[Saved entries]
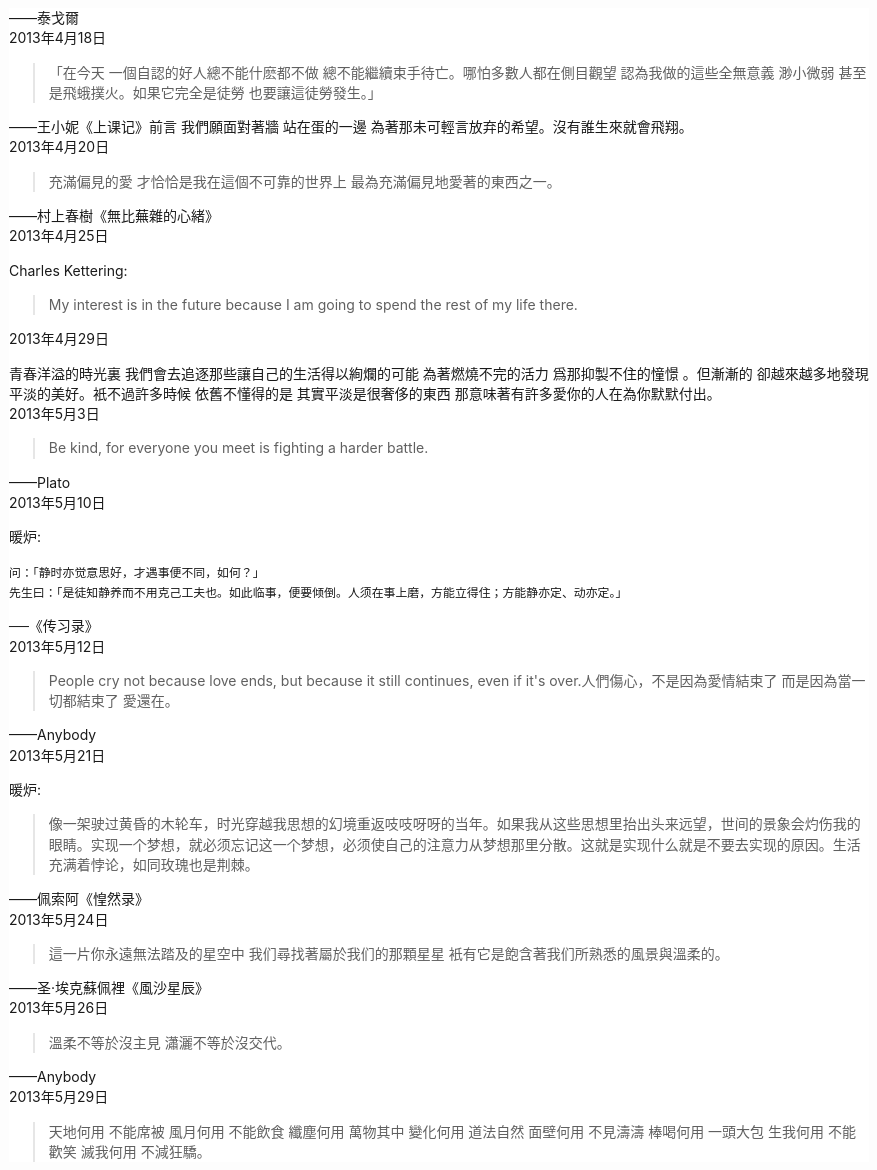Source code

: ——泰戈爾   
2013年4月18日

> 「在今天 一個自認的好人總不能什麽都不做 總不能繼續束手待亡。哪怕多數人都在側目觀望 認為我做的這些全無意義 渺小微弱 甚至是飛蛾撲火。如果它完全是徒勞 也要讓這徒勞發生。」  

——王小妮《上课记》前言  我們願面對著牆 站在蛋的一邊 為著那未可輕言放弃的希望。沒有誰生來就會飛翔。  
2013年4月20日  

> 充滿偏見的愛 才恰恰是我在這個不可靠的世界上 最為充滿偏見地愛著的東西之一。

——村上春樹《無比蕪雜的心緒》  
2013年4月25日

Charles Kettering:

> My interest is in the future because I am going to spend the rest of my life there.  

2013年4月29日

青春洋溢的時光裏 我們會去追逐那些讓自己的生活得以絢爛的可能 為著燃燒不完的活力 爲那抑製不住的憧憬 。但漸漸的 卻越來越多地發現平淡的美好。衹不過許多時候 依舊不懂得的是 其實平淡是很奢侈的東西 那意味著有許多愛你的人在為你默默付出。  
2013年5月3日

> Be kind, for everyone you meet is fighting a harder battle.

——Plato   
2013年5月10日

暖炉:  

    问：「静时亦觉意思好，才遇事便不同，如何？」
    先生曰：「是徒知静养而不用克己工夫也。如此临事，便要倾倒。人须在事上磨，方能立得住；方能静亦定、动亦定。」

──《传习录》  
2013年5月12日

> People cry not because love ends, but because it still continues, even if it's over.人們傷心，不是因為愛情結束了 而是因為當一切都結束了 愛還在。

——Anybody  
2013年5月21日

暖炉:  

> 像一架驶过黄昏的木轮车，时光穿越我思想的幻境重返吱吱呀呀的当年。如果我从这些思想里抬出头来远望，世间的景象会灼伤我的眼睛。实现一个梦想，就必须忘记这一个梦想，必须使自己的注意力从梦想那里分散。这就是实现什么就是不要去实现的原因。生活充满着悖论，如同玫瑰也是荆棘。

——佩索阿《惶然录》  
2013年5月24日

> 這一片你永遠無法踏及的星空中 我们尋找著屬於我们的那顆星星 衹有它是飽含著我们所熟悉的風景與溫柔的。

——圣·埃克蘇佩裡《風沙星辰》  
2013年5月26日

> 溫柔不等於沒主見 瀟灑不等於沒交代。

——Anybody  
2013年5月29日

> 天地何用 不能席被 風月何用 不能飲食 纖塵何用 萬物其中 變化何用 道法自然 面壁何用 不見濤濤 棒喝何用 一頭大包 生我何用 不能歡笑 滅我何用 不減狂驕。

Work to be completed =>
Show each line of the records that contains the word "because". Case counts.

Output =>
> My interest is in the future because I am going to spend the rest of my life there.  
> People cry not because love ends, but because it still continues, even if it's over.人們傷心，不是因為愛情結束了 而是因為當一切都結束了 愛還在。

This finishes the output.